(Records from a data source)
────────

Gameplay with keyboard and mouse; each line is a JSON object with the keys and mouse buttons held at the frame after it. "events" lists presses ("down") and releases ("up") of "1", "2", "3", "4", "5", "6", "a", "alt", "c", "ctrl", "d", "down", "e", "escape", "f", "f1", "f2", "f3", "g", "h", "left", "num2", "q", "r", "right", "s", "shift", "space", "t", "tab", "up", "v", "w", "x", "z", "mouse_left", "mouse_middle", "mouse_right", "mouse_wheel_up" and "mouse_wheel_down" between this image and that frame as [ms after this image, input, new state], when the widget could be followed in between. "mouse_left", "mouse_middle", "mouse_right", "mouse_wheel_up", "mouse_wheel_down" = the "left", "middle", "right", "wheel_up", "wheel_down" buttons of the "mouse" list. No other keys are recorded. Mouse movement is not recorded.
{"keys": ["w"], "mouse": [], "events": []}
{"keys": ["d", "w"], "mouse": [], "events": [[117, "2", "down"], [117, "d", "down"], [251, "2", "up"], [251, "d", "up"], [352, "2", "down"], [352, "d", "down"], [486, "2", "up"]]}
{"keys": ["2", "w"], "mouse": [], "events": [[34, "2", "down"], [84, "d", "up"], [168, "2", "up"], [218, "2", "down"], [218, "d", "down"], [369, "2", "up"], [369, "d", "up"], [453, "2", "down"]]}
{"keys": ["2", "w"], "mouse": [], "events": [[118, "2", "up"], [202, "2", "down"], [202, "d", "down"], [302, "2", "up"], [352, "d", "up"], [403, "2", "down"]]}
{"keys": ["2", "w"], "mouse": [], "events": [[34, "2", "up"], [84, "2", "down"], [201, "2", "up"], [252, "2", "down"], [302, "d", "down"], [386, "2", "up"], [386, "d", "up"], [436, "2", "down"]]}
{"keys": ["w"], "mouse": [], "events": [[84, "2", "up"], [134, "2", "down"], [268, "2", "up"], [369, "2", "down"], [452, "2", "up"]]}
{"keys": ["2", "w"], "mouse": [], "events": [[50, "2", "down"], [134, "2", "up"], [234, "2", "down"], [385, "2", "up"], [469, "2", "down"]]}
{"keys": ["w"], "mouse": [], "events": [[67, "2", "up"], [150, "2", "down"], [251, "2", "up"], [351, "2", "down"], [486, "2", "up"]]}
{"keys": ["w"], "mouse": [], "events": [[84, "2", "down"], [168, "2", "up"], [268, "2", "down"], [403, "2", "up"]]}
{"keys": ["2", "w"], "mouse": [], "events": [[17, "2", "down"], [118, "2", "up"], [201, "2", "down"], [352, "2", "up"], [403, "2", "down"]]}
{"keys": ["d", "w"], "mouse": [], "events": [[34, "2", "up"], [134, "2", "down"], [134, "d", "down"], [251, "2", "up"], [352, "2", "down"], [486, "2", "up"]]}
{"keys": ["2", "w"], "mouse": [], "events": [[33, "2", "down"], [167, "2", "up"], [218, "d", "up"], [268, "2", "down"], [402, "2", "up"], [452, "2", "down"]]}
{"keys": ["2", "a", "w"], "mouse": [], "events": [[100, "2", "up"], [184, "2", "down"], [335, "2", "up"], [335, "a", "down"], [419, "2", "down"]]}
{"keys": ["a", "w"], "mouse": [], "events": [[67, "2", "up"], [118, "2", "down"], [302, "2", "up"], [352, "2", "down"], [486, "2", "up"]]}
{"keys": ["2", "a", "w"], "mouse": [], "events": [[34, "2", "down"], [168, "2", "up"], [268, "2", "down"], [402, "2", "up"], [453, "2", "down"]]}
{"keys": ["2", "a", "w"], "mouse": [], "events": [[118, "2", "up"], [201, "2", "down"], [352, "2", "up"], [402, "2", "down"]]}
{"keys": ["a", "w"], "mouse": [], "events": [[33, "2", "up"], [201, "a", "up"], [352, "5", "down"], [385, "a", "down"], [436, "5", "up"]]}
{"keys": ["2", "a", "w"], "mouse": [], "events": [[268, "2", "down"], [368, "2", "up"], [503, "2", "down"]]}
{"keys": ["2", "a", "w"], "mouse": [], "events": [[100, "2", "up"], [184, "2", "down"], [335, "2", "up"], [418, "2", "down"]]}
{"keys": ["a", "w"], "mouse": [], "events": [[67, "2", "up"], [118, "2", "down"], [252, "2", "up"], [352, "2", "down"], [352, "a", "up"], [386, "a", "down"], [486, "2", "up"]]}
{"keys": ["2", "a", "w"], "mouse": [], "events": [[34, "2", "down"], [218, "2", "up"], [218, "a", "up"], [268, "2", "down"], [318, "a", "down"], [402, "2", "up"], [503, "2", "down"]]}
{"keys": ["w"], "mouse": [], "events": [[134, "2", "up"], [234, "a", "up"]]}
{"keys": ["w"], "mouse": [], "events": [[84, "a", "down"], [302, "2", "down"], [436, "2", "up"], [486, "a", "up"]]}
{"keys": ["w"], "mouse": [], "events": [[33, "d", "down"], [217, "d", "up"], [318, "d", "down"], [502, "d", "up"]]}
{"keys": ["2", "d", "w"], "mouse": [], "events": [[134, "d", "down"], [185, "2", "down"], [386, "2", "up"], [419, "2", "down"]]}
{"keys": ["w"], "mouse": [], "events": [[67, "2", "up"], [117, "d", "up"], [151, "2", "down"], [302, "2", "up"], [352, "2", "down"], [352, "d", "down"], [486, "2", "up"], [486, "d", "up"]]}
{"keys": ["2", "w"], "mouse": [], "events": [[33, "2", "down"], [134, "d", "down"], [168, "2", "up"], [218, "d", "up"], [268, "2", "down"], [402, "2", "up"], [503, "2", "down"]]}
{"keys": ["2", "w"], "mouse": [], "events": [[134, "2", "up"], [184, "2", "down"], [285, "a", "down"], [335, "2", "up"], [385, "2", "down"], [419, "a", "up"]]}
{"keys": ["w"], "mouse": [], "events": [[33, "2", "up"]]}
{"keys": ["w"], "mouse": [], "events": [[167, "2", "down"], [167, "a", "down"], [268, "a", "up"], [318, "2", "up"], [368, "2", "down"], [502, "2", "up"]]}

────────

What the task asks =>
Write each record out again exactly.

Expected answer =>
Gameplay with keyboard and mouse; each line is a JSON object with the keys and mouse buttons held at the frame after it. "events" lists presses ("down") and releases ("up") of "1", "2", "3", "4", "5", "6", "a", "alt", "c", "ctrl", "d", "down", "e", "escape", "f", "f1", "f2", "f3", "g", "h", "left", "num2", "q", "r", "right", "s", "shift", "space", "t", "tab", "up", "v", "w", "x", "z", "mouse_left", "mouse_middle", "mouse_right", "mouse_wheel_up" and "mouse_wheel_down" between this image and that frame as [ms after this image, input, new state], when the widget could be followed in between. "mouse_left", "mouse_middle", "mouse_right", "mouse_wheel_up", "mouse_wheel_down" = the "left", "middle", "right", "wheel_up", "wheel_down" buttons of the "mouse" list. No other keys are recorded. Mouse movement is not recorded.
{"keys": ["w"], "mouse": [], "events": []}
{"keys": ["d", "w"], "mouse": [], "events": [[117, "2", "down"], [117, "d", "down"], [251, "2", "up"], [251, "d", "up"], [352, "2", "down"], [352, "d", "down"], [486, "2", "up"]]}
{"keys": ["2", "w"], "mouse": [], "events": [[34, "2", "down"], [84, "d", "up"], [168, "2", "up"], [218, "2", "down"], [218, "d", "down"], [369, "2", "up"], [369, "d", "up"], [453, "2", "down"]]}
{"keys": ["2", "w"], "mouse": [], "events": [[118, "2", "up"], [202, "2", "down"], [202, "d", "down"], [302, "2", "up"], [352, "d", "up"], [403, "2", "down"]]}
{"keys": ["2", "w"], "mouse": [], "events": [[34, "2", "up"], [84, "2", "down"], [201, "2", "up"], [252, "2", "down"], [302, "d", "down"], [386, "2", "up"], [386, "d", "up"], [436, "2", "down"]]}
{"keys": ["w"], "mouse": [], "events": [[84, "2", "up"], [134, "2", "down"], [268, "2", "up"], [369, "2", "down"], [452, "2", "up"]]}
{"keys": ["2", "w"], "mouse": [], "events": [[50, "2", "down"], [134, "2", "up"], [234, "2", "down"], [385, "2", "up"], [469, "2", "down"]]}
{"keys": ["w"], "mouse": [], "events": [[67, "2", "up"], [150, "2", "down"], [251, "2", "up"], [351, "2", "down"], [486, "2", "up"]]}
{"keys": ["w"], "mouse": [], "events": [[84, "2", "down"], [168, "2", "up"], [268, "2", "down"], [403, "2", "up"]]}
{"keys": ["2", "w"], "mouse": [], "events": [[17, "2", "down"], [118, "2", "up"], [201, "2", "down"], [352, "2", "up"], [403, "2", "down"]]}
{"keys": ["d", "w"], "mouse": [], "events": [[34, "2", "up"], [134, "2", "down"], [134, "d", "down"], [251, "2", "up"], [352, "2", "down"], [486, "2", "up"]]}
{"keys": ["2", "w"], "mouse": [], "events": [[33, "2", "down"], [167, "2", "up"], [218, "d", "up"], [268, "2", "down"], [402, "2", "up"], [452, "2", "down"]]}
{"keys": ["2", "a", "w"], "mouse": [], "events": [[100, "2", "up"], [184, "2", "down"], [335, "2", "up"], [335, "a", "down"], [419, "2", "down"]]}
{"keys": ["a", "w"], "mouse": [], "events": [[67, "2", "up"], [118, "2", "down"], [302, "2", "up"], [352, "2", "down"], [486, "2", "up"]]}
{"keys": ["2", "a", "w"], "mouse": [], "events": [[34, "2", "down"], [168, "2", "up"], [268, "2", "down"], [402, "2", "up"], [453, "2", "down"]]}
{"keys": ["2", "a", "w"], "mouse": [], "events": [[118, "2", "up"], [201, "2", "down"], [352, "2", "up"], [402, "2", "down"]]}
{"keys": ["a", "w"], "mouse": [], "events": [[33, "2", "up"], [201, "a", "up"], [352, "5", "down"], [385, "a", "down"], [436, "5", "up"]]}
{"keys": ["2", "a", "w"], "mouse": [], "events": [[268, "2", "down"], [368, "2", "up"], [503, "2", "down"]]}
{"keys": ["2", "a", "w"], "mouse": [], "events": [[100, "2", "up"], [184, "2", "down"], [335, "2", "up"], [418, "2", "down"]]}
{"keys": ["a", "w"], "mouse": [], "events": [[67, "2", "up"], [118, "2", "down"], [252, "2", "up"], [352, "2", "down"], [352, "a", "up"], [386, "a", "down"], [486, "2", "up"]]}
{"keys": ["2", "a", "w"], "mouse": [], "events": [[34, "2", "down"], [218, "2", "up"], [218, "a", "up"], [268, "2", "down"], [318, "a", "down"], [402, "2", "up"], [503, "2", "down"]]}
{"keys": ["w"], "mouse": [], "events": [[134, "2", "up"], [234, "a", "up"]]}
{"keys": ["w"], "mouse": [], "events": [[84, "a", "down"], [302, "2", "down"], [436, "2", "up"], [486, "a", "up"]]}
{"keys": ["w"], "mouse": [], "events": [[33, "d", "down"], [217, "d", "up"], [318, "d", "down"], [502, "d", "up"]]}
{"keys": ["2", "d", "w"], "mouse": [], "events": [[134, "d", "down"], [185, "2", "down"], [386, "2", "up"], [419, "2", "down"]]}
{"keys": ["w"], "mouse": [], "events": [[67, "2", "up"], [117, "d", "up"], [151, "2", "down"], [302, "2", "up"], [352, "2", "down"], [352, "d", "down"], [486, "2", "up"], [486, "d", "up"]]}
{"keys": ["2", "w"], "mouse": [], "events": [[33, "2", "down"], [134, "d", "down"], [168, "2", "up"], [218, "d", "up"], [268, "2", "down"], [402, "2", "up"], [503, "2", "down"]]}
{"keys": ["2", "w"], "mouse": [], "events": [[134, "2", "up"], [184, "2", "down"], [285, "a", "down"], [335, "2", "up"], [385, "2", "down"], [419, "a", "up"]]}
{"keys": ["w"], "mouse": [], "events": [[33, "2", "up"]]}
{"keys": ["w"], "mouse": [], "events": [[167, "2", "down"], [167, "a", "down"], [268, "a", "up"], [318, "2", "up"], [368, "2", "down"], [502, "2", "up"]]}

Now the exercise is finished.